**YOUR OBJECTIVE**
Scan the data below and copy each line where "Publicado" occurs.

EXCERPTED RECORDS Block Start

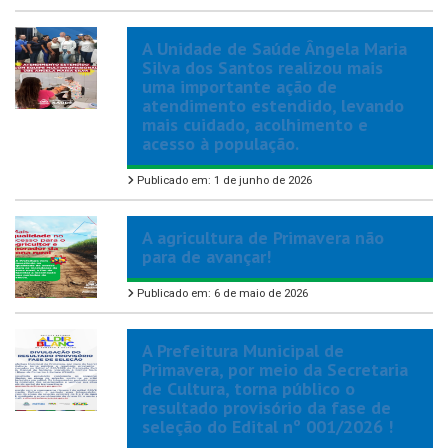
A Unidade de Saúde Ângela Maria
Silva dos Santos realizou mais
uma importante ação de
atendimento estendido, levando
mais cuidado, acolhimento e
acesso à população.
Publicado em: 1 de junho de 2026
A agricultura de Primavera não
para de avançar!
Publicado em: 6 de maio de 2026
A Prefeitura Municipal de
Primavera, por meio da Secretaria
de Cultura, torna público o
resultado provisório da fase de
seleção do Edital nº 001/2026 !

EXCERPTED RECORDS Block End

**EXERCISE OUTPUT**
Publicado em: 1 de junho de 2026
Publicado em: 6 de maio de 2026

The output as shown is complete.